=== What you are asked to do ===
Scan the data for "input" and copy the lines it appears in.

=== Data excerpts ===
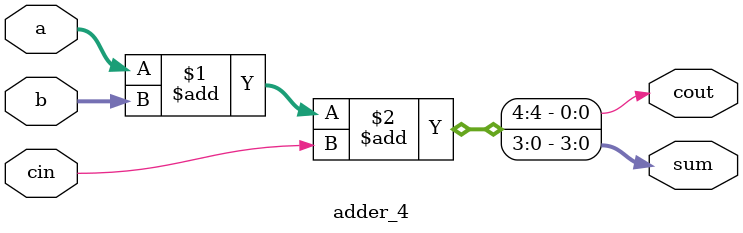
<source format=v>

module adder_4(cout, sum, a, b, cin);
output cout;
output [3:0] sum; 	 // sum uses the size parameter
input cin;
input [3:0] a, b;  // 'a' and 'b' use the size parameter

assign {cout, sum} = a + b + cin;

endmodule










</source>
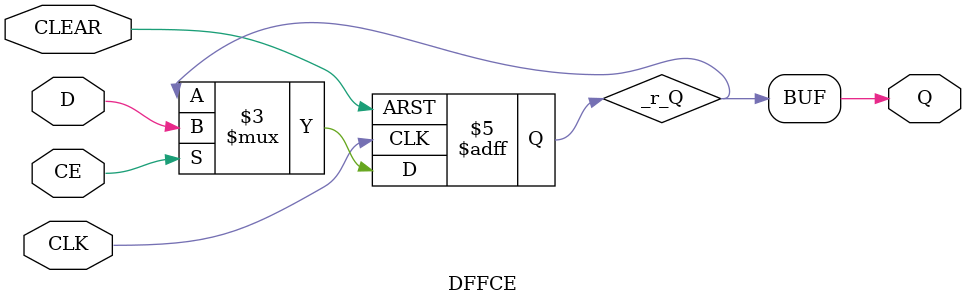
<source format=v>
`ifdef verilator3
`else
`timescale 1 ps / 1 ps
`endif

module DFFCE
#(
    parameter INIT = 1'b0
)
(
    input  CLEAR,
    input  CLK,
    input  CE,
    input  D,
    output Q
);

    reg _r_Q;

    initial begin
        _r_Q = INIT;
    end

    always @(posedge CLEAR or posedge CLK) begin
    
        if (CLEAR) begin
            _r_Q <= 1'b0;
        end
        else if (CE) begin
            _r_Q <= D;
        end
    end

    assign Q = _r_Q;

endmodule

</source>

=== Task solution ===
input cin;
input [3:0] a, b;  // 'a' and 'b' use the size parameter
    input  CLEAR,
    input  CLK,
    input  CE,
    input  D,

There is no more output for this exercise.